El Paso Natural Gas last week filed an application to expand its system by 502 MMcf/d through an integrated project that would involve the use of existing pipeline facilities, the acquisition of transportation capacity on other pipelines, the construction of a new interconnect and the conversion to natural gas service of a crude oil pipeline.

The so-called Line No. 1903 project “would essentially provide a needed crossover between El Paso’s North System and South System mainlines, similar to the already existing Havasu Crossover,” the pipeline told FERC [CP05-2].
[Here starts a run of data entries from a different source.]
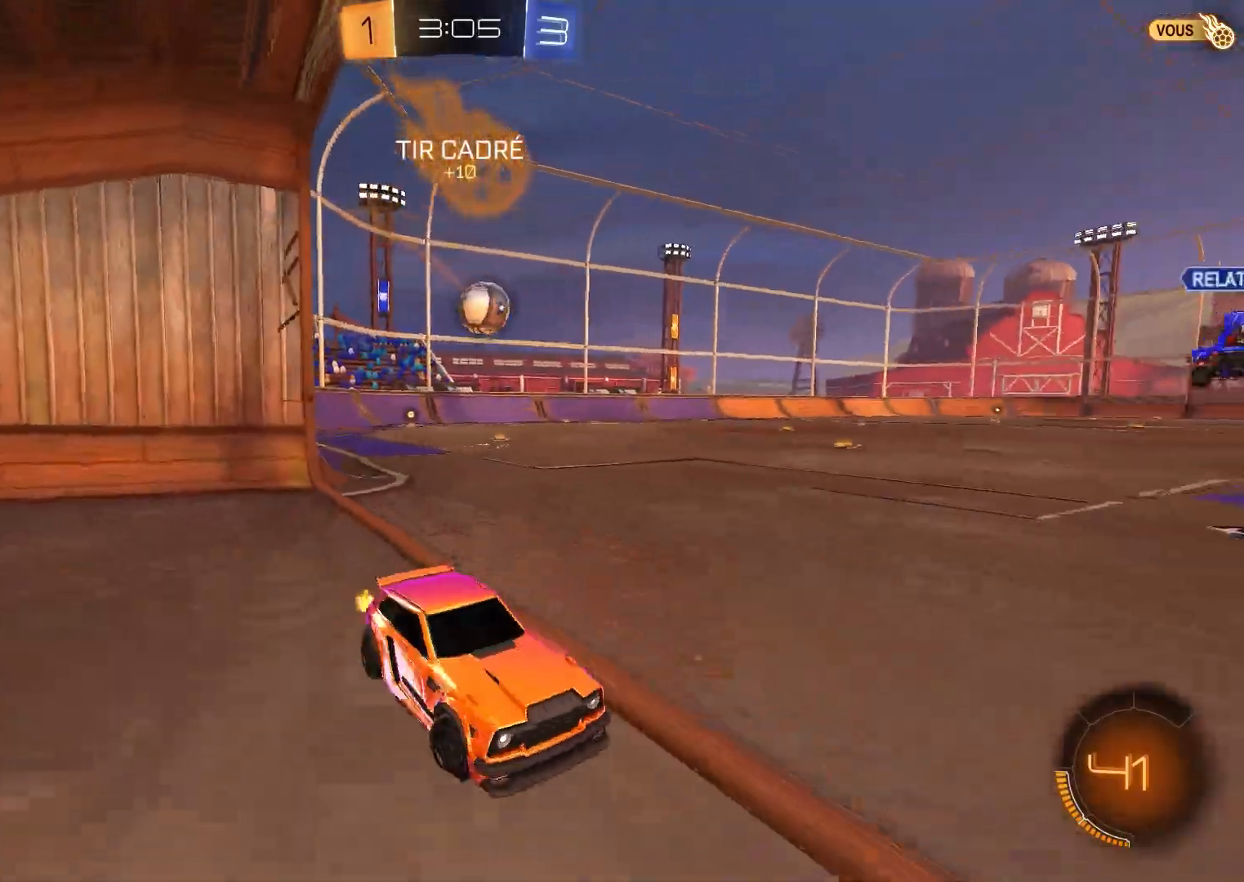
{"buttons": ["R2"], "right_stick": "center", "events": [[367, "X", "down"], [450, "X", "up"]]}
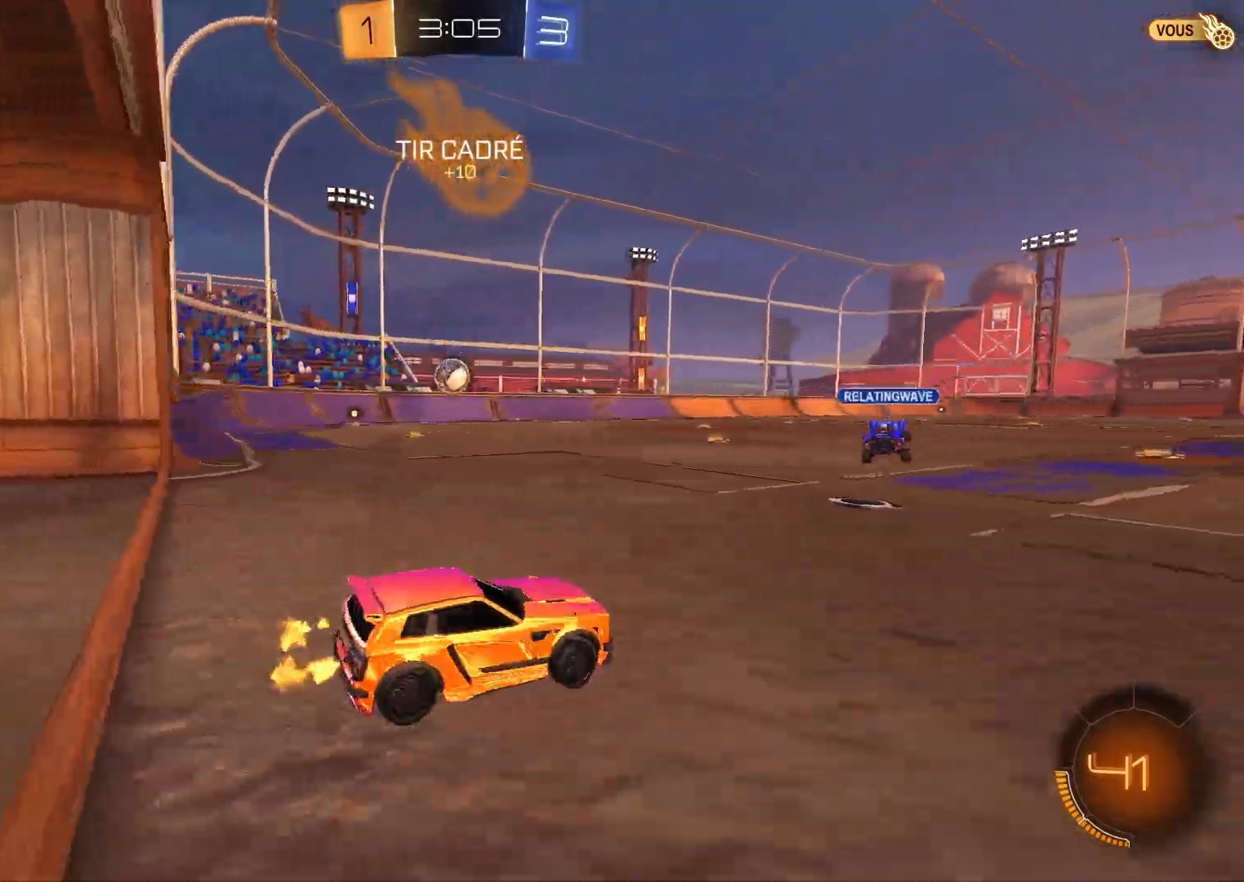
{"buttons": ["B", "R2"], "right_stick": "center", "events": [[17, "B", "down"]]}
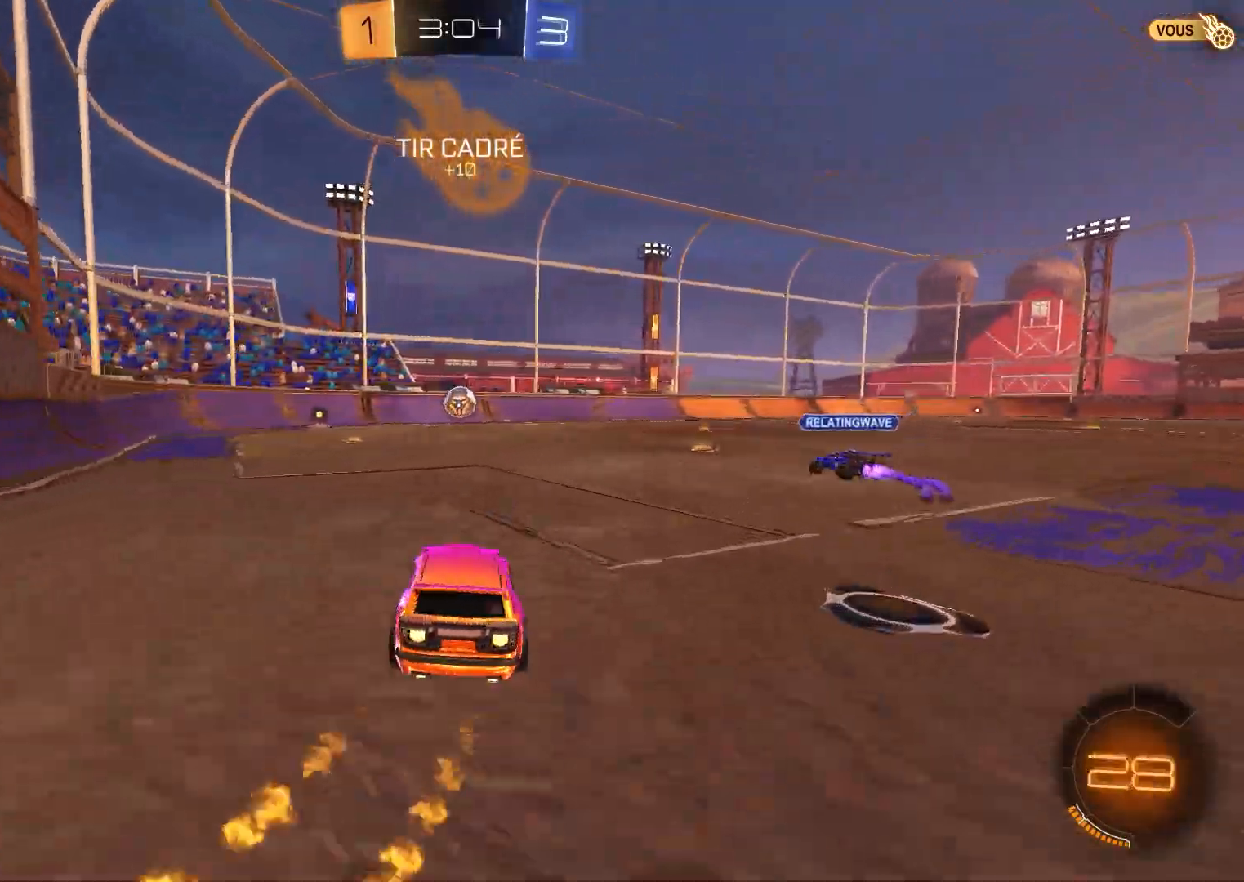
{"buttons": ["A", "B", "X", "Y", "R2"], "right_stick": "center", "events": [[50, "A", "down"], [117, "A", "up"], [133, "A", "down"], [150, "L3", "down"], [150, "X", "down"], [183, "Y", "down"], [250, "L3", "up"], [317, "Y", "up"], [400, "Y", "down"]]}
The centerpiece of the project is the conversion of an 88-mile segment of a former crude oil pipeline to natural gas transportation. In early 2000, El Paso Corp. purchased from Plains All American Pipeline LP a 1,088-mile crude oil transmission line that extends from Bakersfield, CA, to McCamey, TX. El Paso placed the portion of the crude oil line extending from McCamey to the Arizona/California border into gas service in late 2002. The latest project would involve a segment of the line that is primarily located within the state of California.

The Line No. 1903 project would combine existing facilities owned and operated by El Paso, Mojave Pipeline and Kern River Gas Transmission; the acquisition by El Paso of firm capacity on Mojave; the construction of a new interconnect at a point between Mojave and Line No. 1903 (the Cadiz Crossover); the modification of facilities at Kern River’s existing compressor station at Daggett, CA, to permit gas to flow east from Daggett to Mojave; and the conversion to gas service of Line No. 1903.

The cost of converting 88 miles of the crude line and construction of 6.4 miles of interconnecting pipelines will be $73.4 million, according to El Paso. It estimated that the annual cost of capacity on the Mojave and Kern River systems will be about $17.9 million. El Paso proposes to roll in the costs of the Line No. 1903 project in a future rate proceeding.

The interstate pipeline asked the Federal Energy Regulatory Commission to issue a certificate for the project by July 31, 2005, so that the expansion could go into service by no later than Dec. 31, 2005.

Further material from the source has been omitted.